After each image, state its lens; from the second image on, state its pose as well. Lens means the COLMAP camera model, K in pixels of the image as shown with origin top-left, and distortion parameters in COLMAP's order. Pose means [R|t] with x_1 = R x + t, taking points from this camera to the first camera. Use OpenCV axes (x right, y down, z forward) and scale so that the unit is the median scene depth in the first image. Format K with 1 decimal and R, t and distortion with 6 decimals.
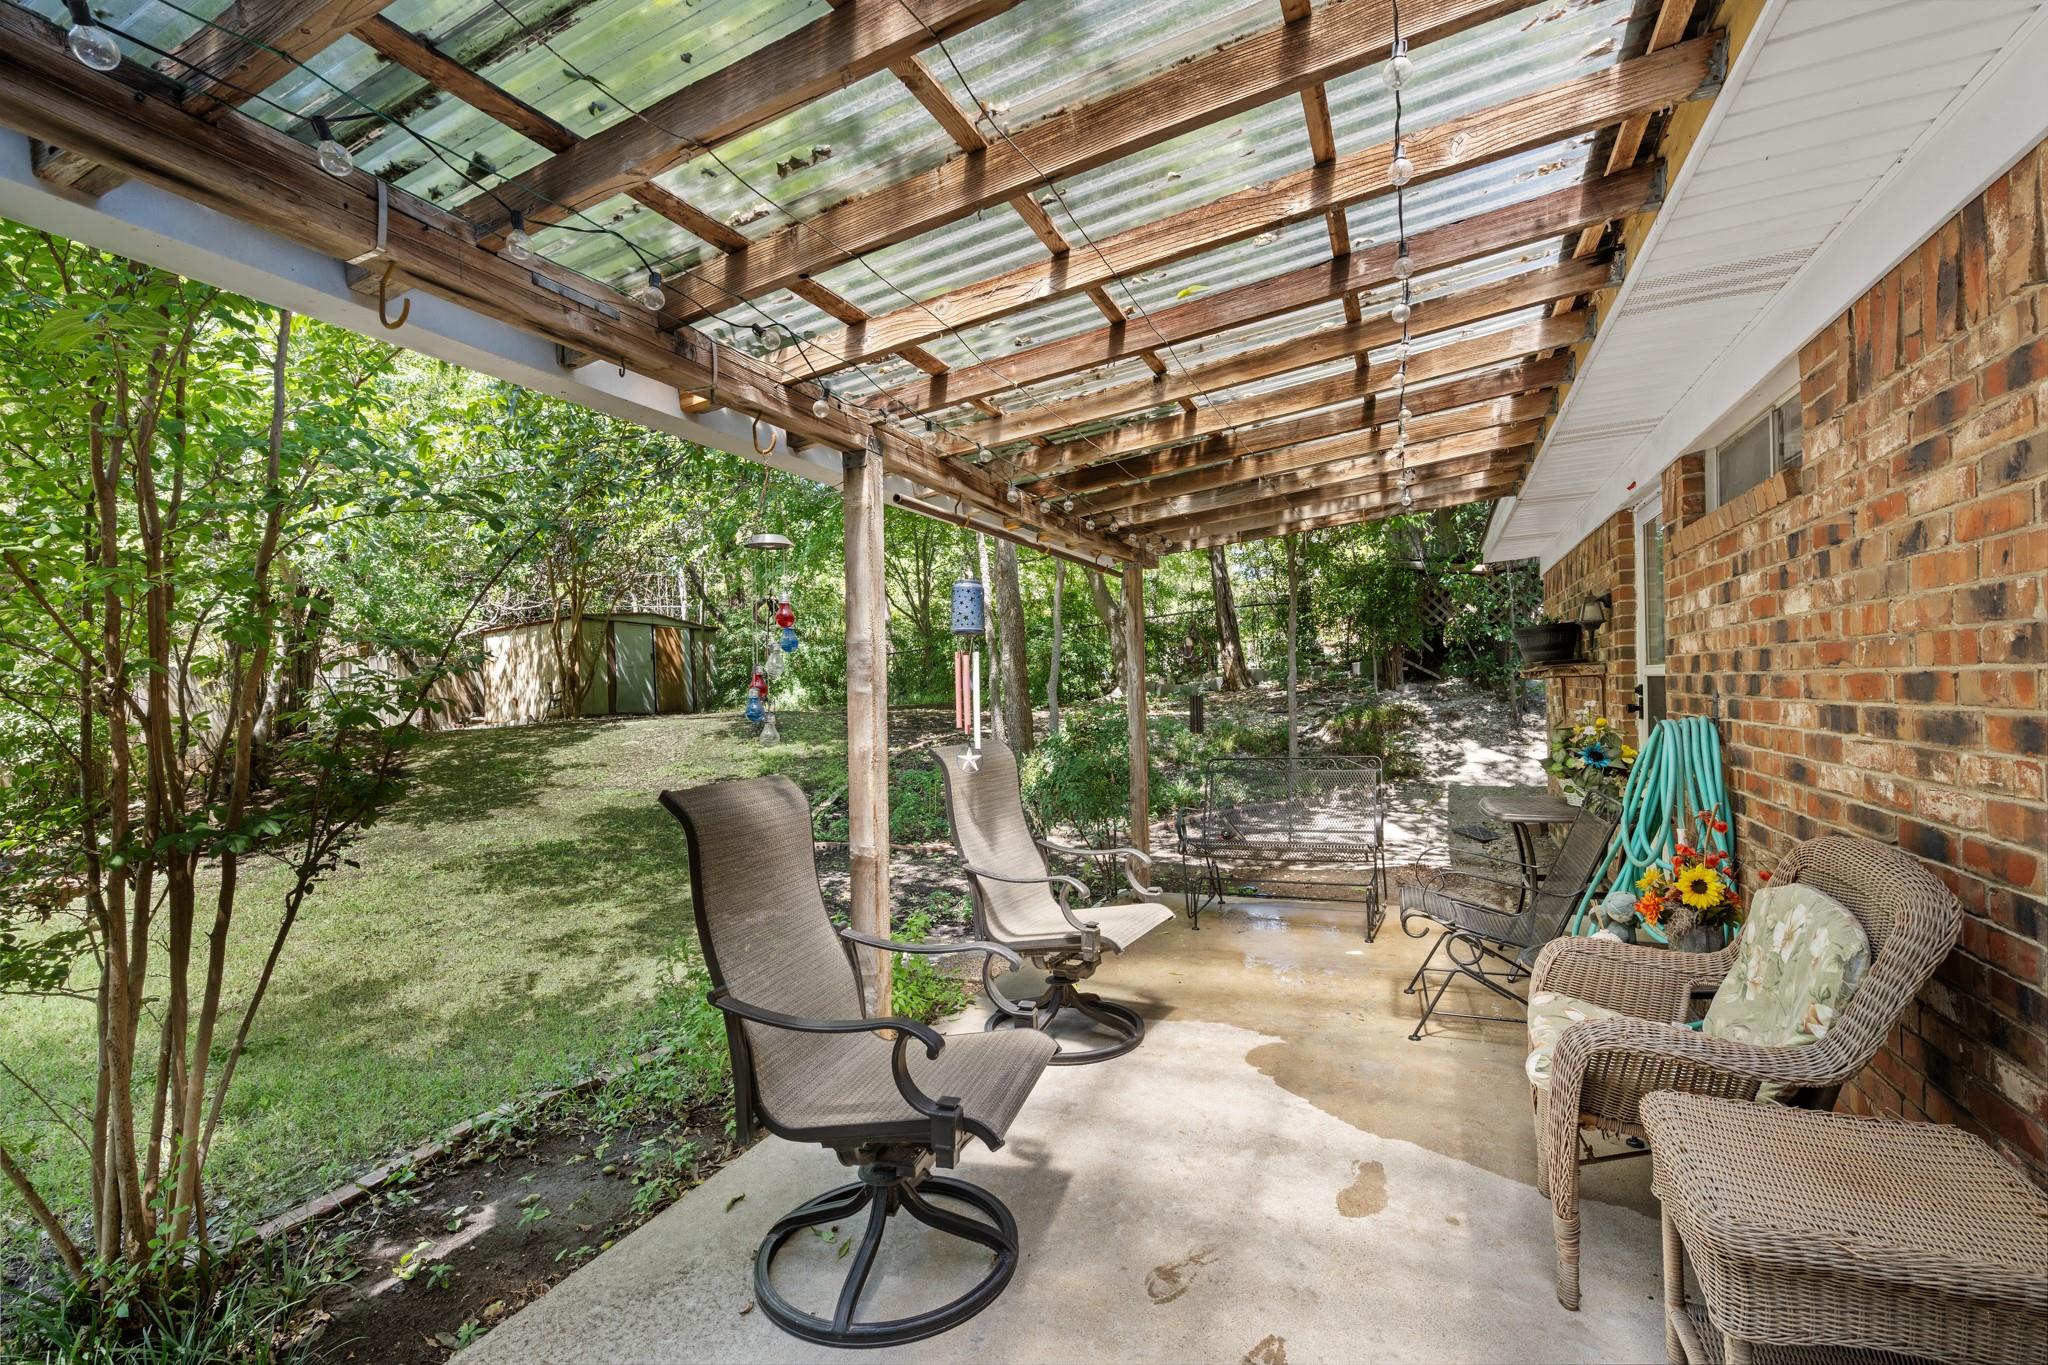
lens RADIAL K [[923.9, 0, 1024.0], [0, 923.9, 682.5], [0, 0, 1]] dist [0.000727, 0.000435]
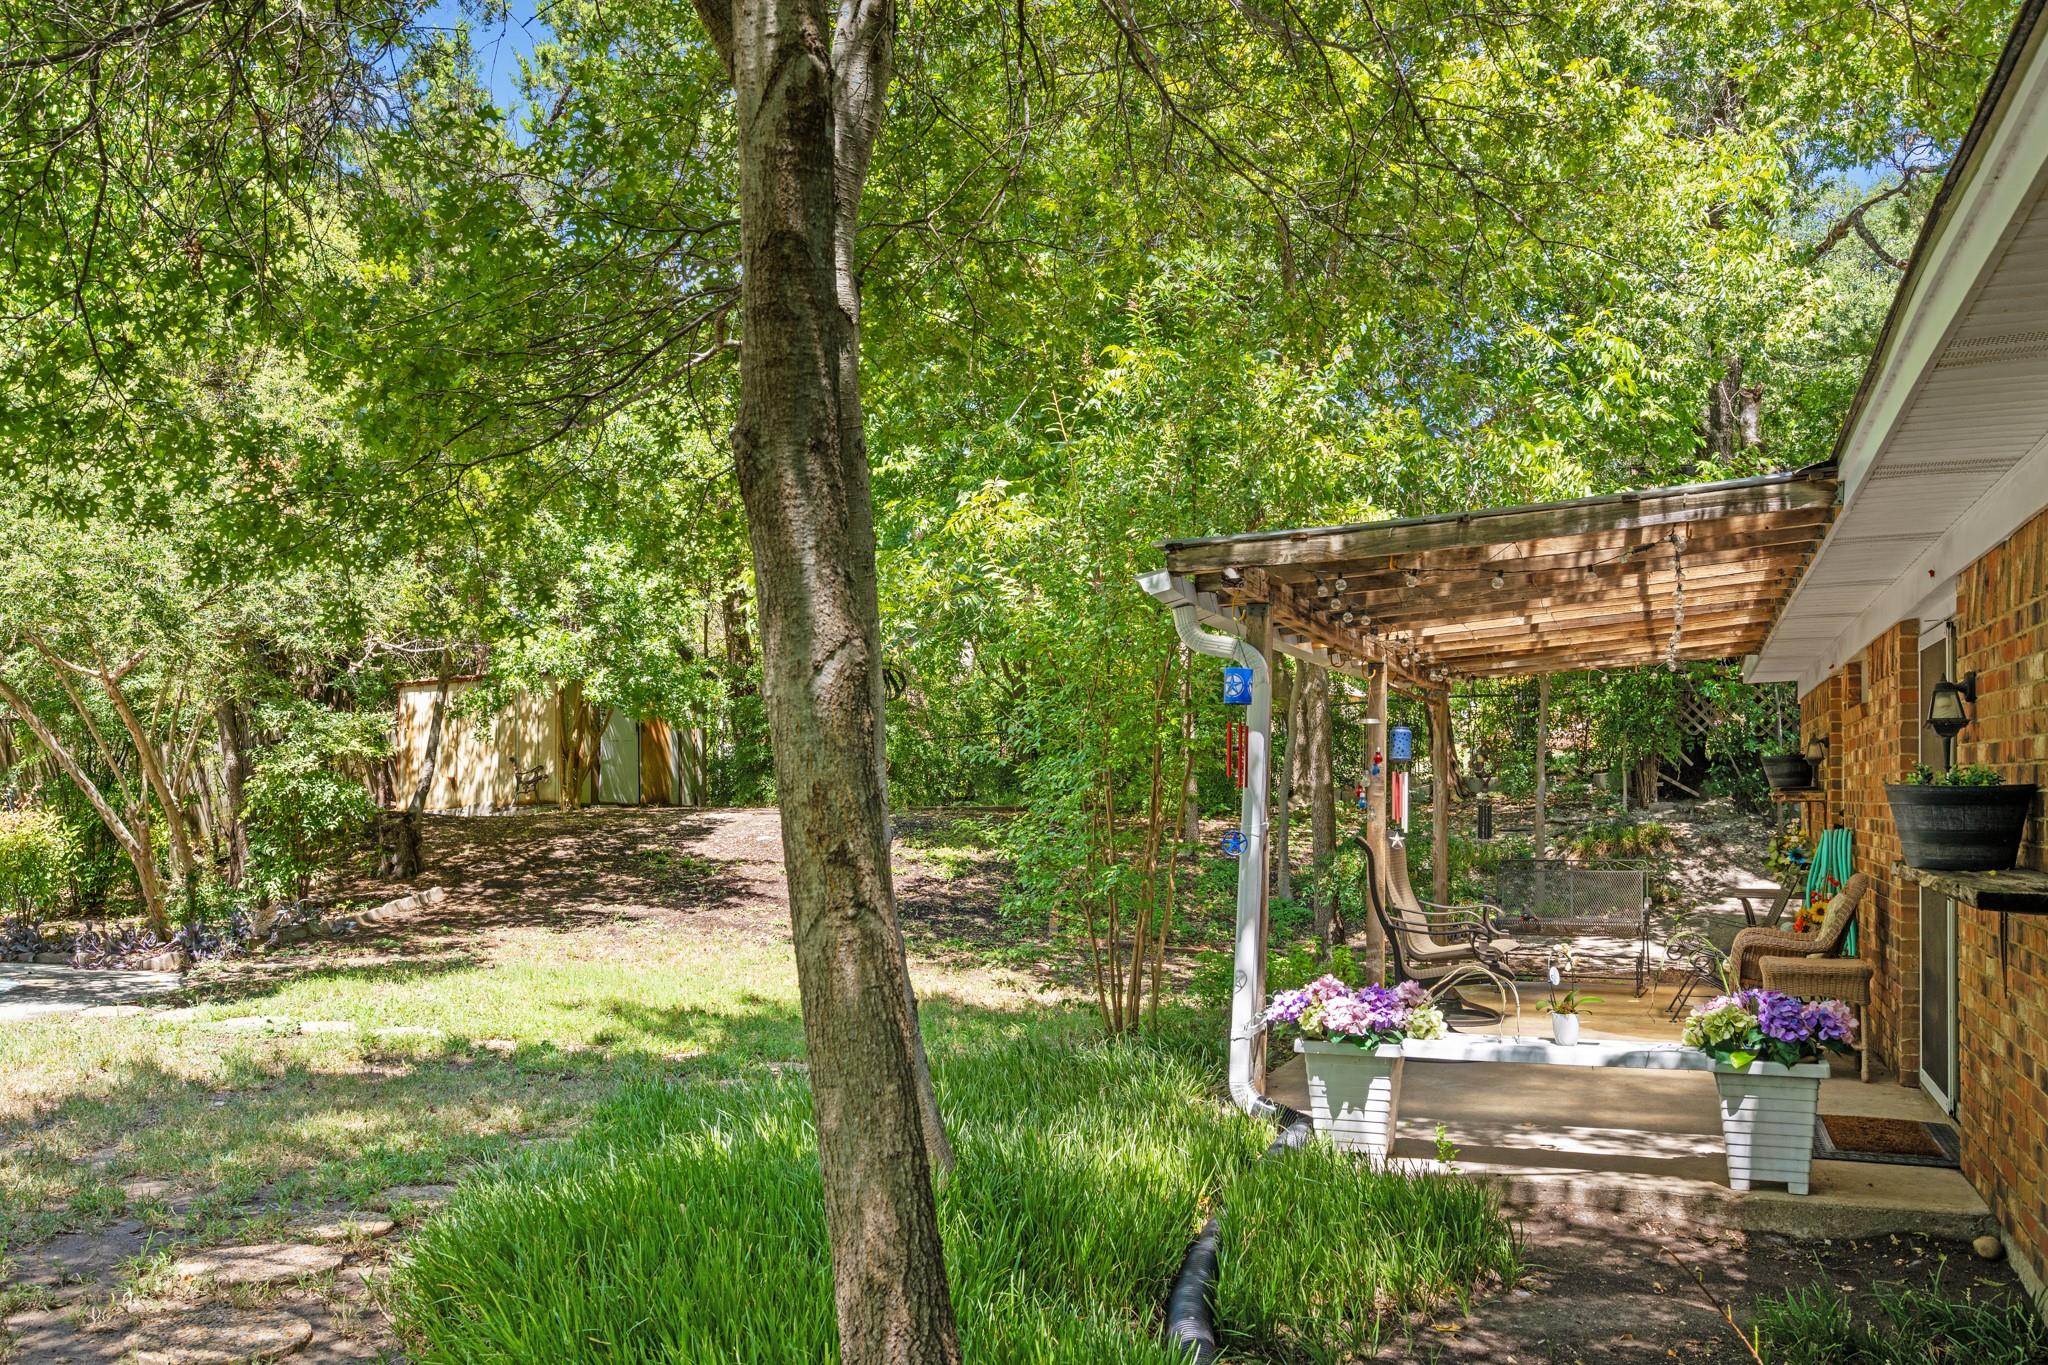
lens RADIAL K [[1776.4, 0, 1024.0], [0, 1776.4, 682.5], [0, 0, 1]] dist [-0.002820, 0.005561]
pose [[0.997740, 0.039651, 0.054255, -0.289845], [-0.036771, 0.997912, -0.053093, -0.000343], [-0.056246, 0.050978, 0.997115, -0.660397]]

The problem. Repeat the listing above exactly, omitting the pictures it contains.

Task response.
After each image, state its lens; from the second image on, state its pose as well. Lens means the COLMAP camera model, K in pixels of the image as shown with origin top-left, and distortion parameters in COLMAP's order. Pose means [R|t] with x_1 = R x + t, taking points from this camera to the first camera. Use OpenCV axes (x right, y down, z forward) and scale so that the unit is the median scene depth in the first image. Format K with 1 decimal and R, t and distortion with 6 decimals.
lens RADIAL K [[923.9, 0, 1024.0], [0, 923.9, 682.5], [0, 0, 1]] dist [0.000727, 0.000435]
lens RADIAL K [[1776.4, 0, 1024.0], [0, 1776.4, 682.5], [0, 0, 1]] dist [-0.002820, 0.005561]
pose [[0.997740, 0.039651, 0.054255, -0.289845], [-0.036771, 0.997912, -0.053093, -0.000343], [-0.056246, 0.050978, 0.997115, -0.660397]]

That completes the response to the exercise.